Legal wrangle over kids born from surrogacy

Legal dispute regarding surrogate-born children. Picture: File

Legal dispute regarding surrogate-born children. Picture: File

Published Mar 8, 2024


Three husbands and two children born from surrogacy and an application to have contact with the children pending a divorce is the sticky issue with which the Western Cape was confronted.

DR (the applicant) turned to court in a bid to have contact with his now estranged husband’s (identified only as NM) children ‒ a girl turning six this year and a two-year-old boy.

The issue is that the girl was born via surrogacy during a previous marriage of NM to another man. They have a parenting plan in place for the previous husband to have contact with the girl.

However, after NM’s divorce from his first husband and prior to his marriage to his second husband (the applicant), NM had another child via surrogacy.

While the applicant at the time said he would help take care of this child (now 2) and even adopt him if they got married, the applicant was not part of the surrogacy agreement and thus does not have any legal standing regarding the later child, as well as towards the girl.

He, however, told the court that he mainly took care of these children during his relationship with NM and during their short-lived marriage. He thus has a bond with the children and he wants interim contact with them pending an investigation by an expert as to what is in the best interest of the children.

Both NM and his previous husband (the father of the girl) opposed the application.

NM told the court that he is a good father (both children stay with him) and that he can take care of his own children. He said the applicant has no legal rights regarding these children.

The previous husband, in turn, stated that he is the father of the girl and he has a parenting agreement in place with NM in terms of which he sees his daughter. According to him, the applicant has no place to interfere with his child.

The applicant, who has two children of his own, born via surrogacy, was living with his children and a nanny in a flat in Sea Point when he met NM. The latter also moved into a unit in the complex at the time, with his then one child.

Six months into their relationship, NM expressed his wish to have another child ‒ the now 2-year-old.. The applicant said he was not involved in the legal process for the child’s surrogacy agreement. Thus, he does not appear on the child’s birth certificate.

However, he said, they jointly selected a surrogate mother and he was thus involved with the child from the start. The baby boy was born in April 2022.

This was after the applicant and NM moved in together with their four children and they got married last year.
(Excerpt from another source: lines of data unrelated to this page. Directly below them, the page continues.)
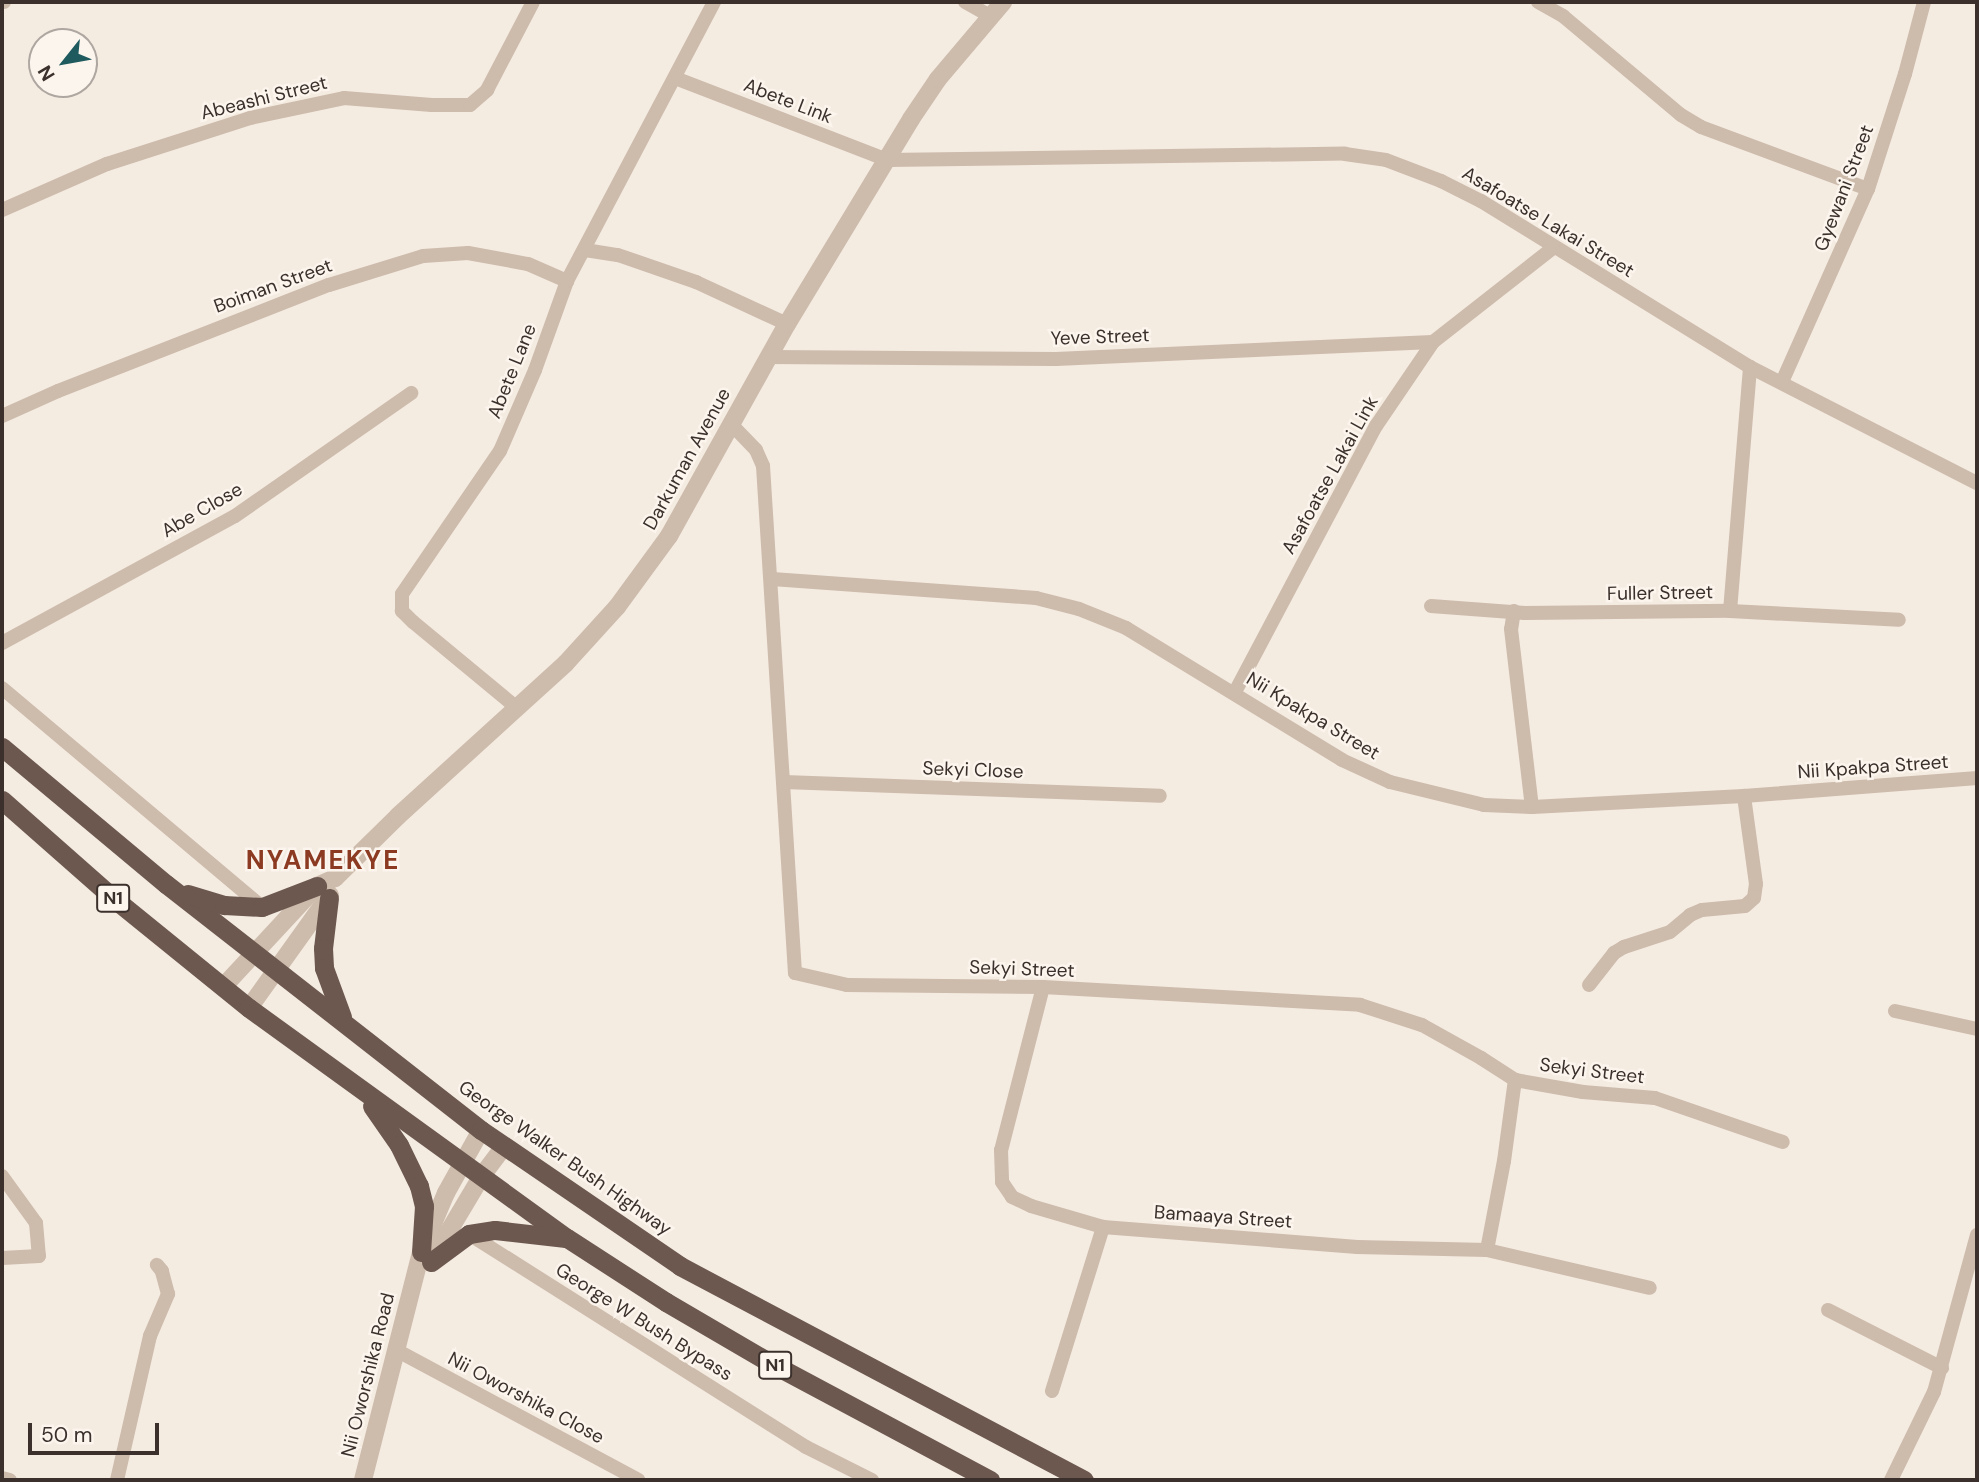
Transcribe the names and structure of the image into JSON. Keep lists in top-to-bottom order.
{
  "streets": {
    "highway": ["N1", "George Walker Bush Highway"],
    "street": [
      "Abeashi Street",
      "Abete Link",
      "Gyewani Street",
      "Asafoatse Lakai Street",
      "Boiman Street",
      "Yeve Street",
      "Abete Lane",
      "Darkuman Avenue",
      "Asafoatse Lakai Link",
      "Abe Close",
      "Fuller Street",
      "Nii Kpakpa Street",
      "Sekyi Close",
      "Sekyi Street",
      "Bamaaya Street",
      "George W Bush Bypass",
      "Nii Oworshika Road",
      "Nii Oworshika Close"
    ]
  },
  "crossings": [
    ["Abete Link", "Asafoatse Lakai Street"],
    ["Abete Link", "Abete Lane"],
    ["Abete Link", "Darkuman Avenue"],
    ["Gyewani Street", "Asafoatse Lakai Street"],
    ["Asafoatse Lakai Street", "Darkuman Avenue"],
    ["Asafoatse Lakai Street", "Asafoatse Lakai Link"],
    ["Asafoatse Lakai Street", "Fuller Street"],
    ["Boiman Street", "Abete Lane"],
    ["Yeve Street", "Darkuman Avenue"],
    ["Yeve Street", "Asafoatse Lakai Link"],
    ["Abete Lane", "Darkuman Avenue"],
    ["Darkuman Avenue", "N1"],
    ["Darkuman Avenue", "Sekyi Street"],
    ["Darkuman Avenue", "George Walker Bush Highway"],
    ["Asafoatse Lakai Link", "Nii Kpakpa Street"],
    ["Nii Kpakpa Street", "Sekyi Street"],
    ["Sekyi Close", "Sekyi Street"],
    ["N1", "Nii Oworshika Road"],
    ["Sekyi Street", "Bamaaya Street"],
    ["George Walker Bush Highway", "Nii Oworshika Road"],
    ["Nii Oworshika Road", "Nii Oworshika Close"]
  ],
  "districts": ["NYAMEKYE"],
  "scale_bar": "50 m",
  "north": "bottom left"
}
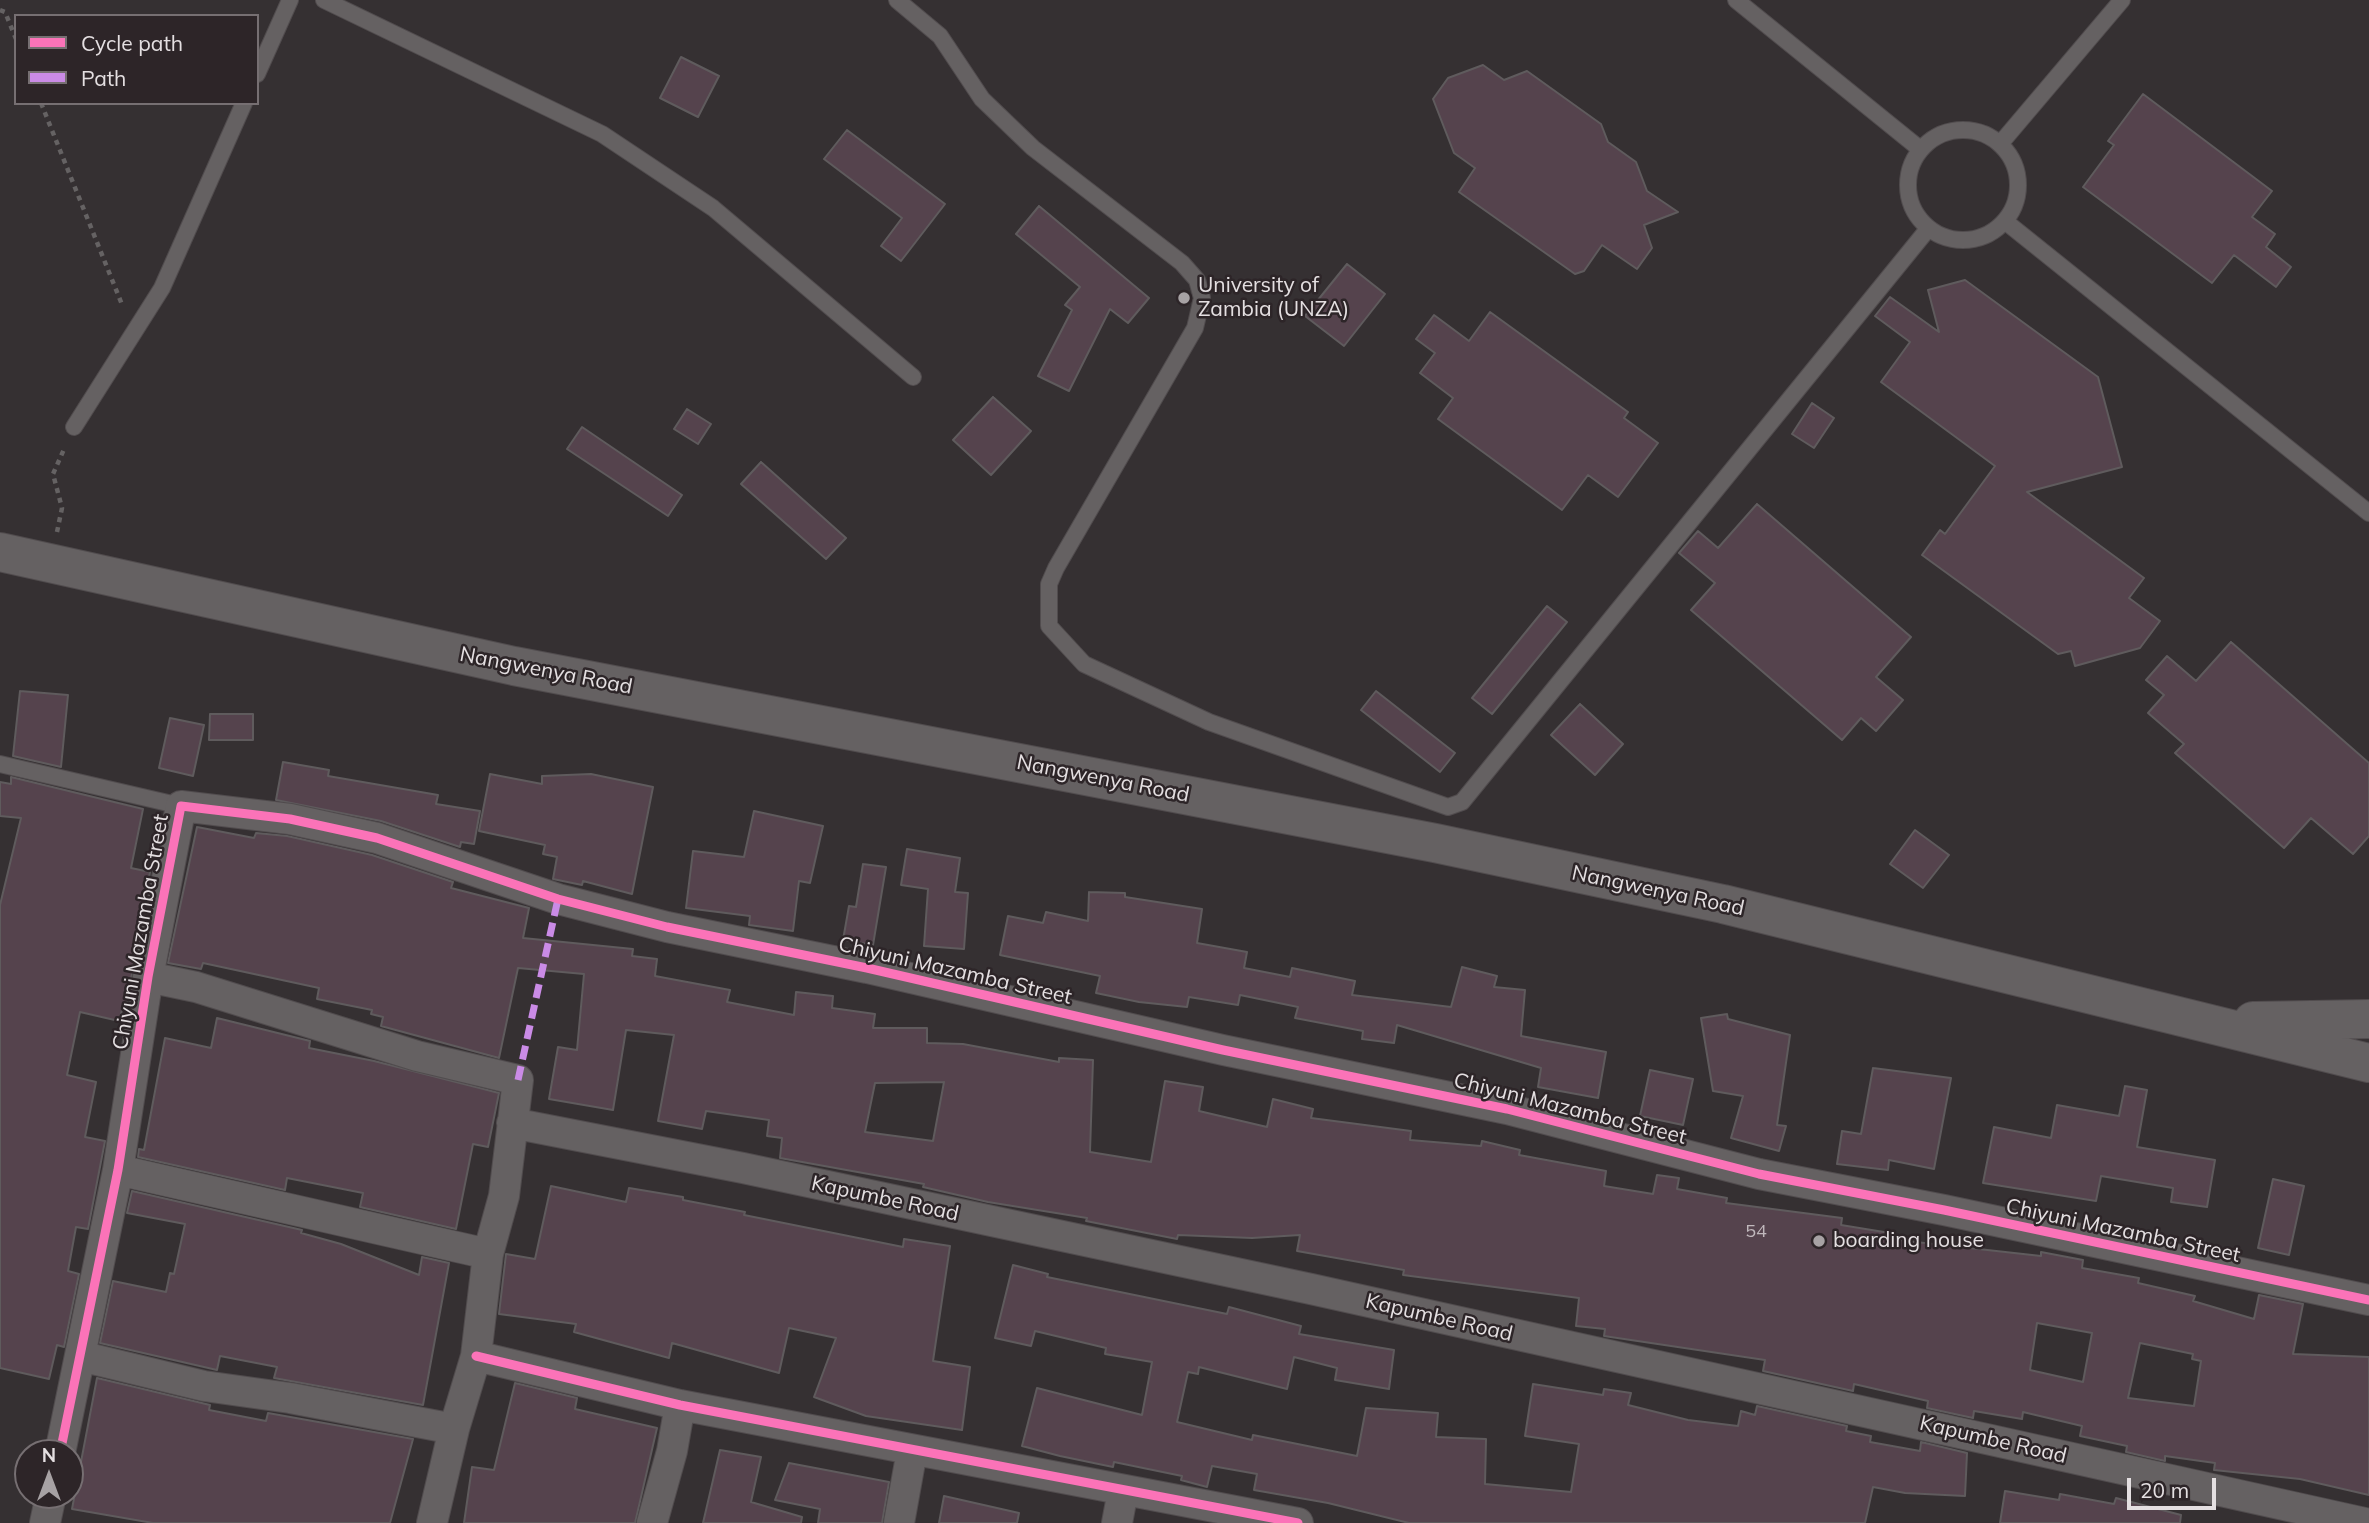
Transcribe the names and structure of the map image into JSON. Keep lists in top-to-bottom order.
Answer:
{
  "streets": {
    "main road": ["Nangwenya Road"],
    "street": ["Chiyuni Mazamba Street", "Kapumbe Road"]
  },
  "places": ["University of Zambia (UNZA)", "boarding house"],
  "house_numbers": ["54"],
  "legend": ["Cycle path", "Path"],
  "scale_bar": "20 m",
  "north": "top"
}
However, they are currently separated. No children were born during their marriage.

The applicant said that he had to take care of all the children from the start as NM suffered from bipolar disorder and he took sleeping tablets at night, which totally knocked him out.

According to the applicant, he was the one who got up at night to attend to the baby, as his husband, when asleep after taking the tablets, could not even hear the crying child.

He said he was also the one who cooked and took care of all four children in the end ‒ his own two and his husband’s two.

Thus, he said, he has a very strong bond with his husband’s two children. The latter moved out of their communal home with his two children in December when their marriage went sour.

The applicant at first asked the court to, subject to an investigation into the best interests of the children, award him custody of the 2-year-old, with visitation rights regarding the girl. He later abandoned this and asked that he be awarded the rights that the children may visit him on holidays and certain days.

The court said that these two children have a close relationship with the applicant's children and with him. The four children have been raised together as “siblings: for a period of two to three years.

While the court accepted that these two children have their own parents, it was of the view that there is an acute need for the children to maintain that bond.

Upon considering all the evidence, the court said it believed that the applicant must be allowed to enjoy certain access to the children. It also ordered that an expert investigate what is in the best interest of these two children in the long run regarding contact with the applicant.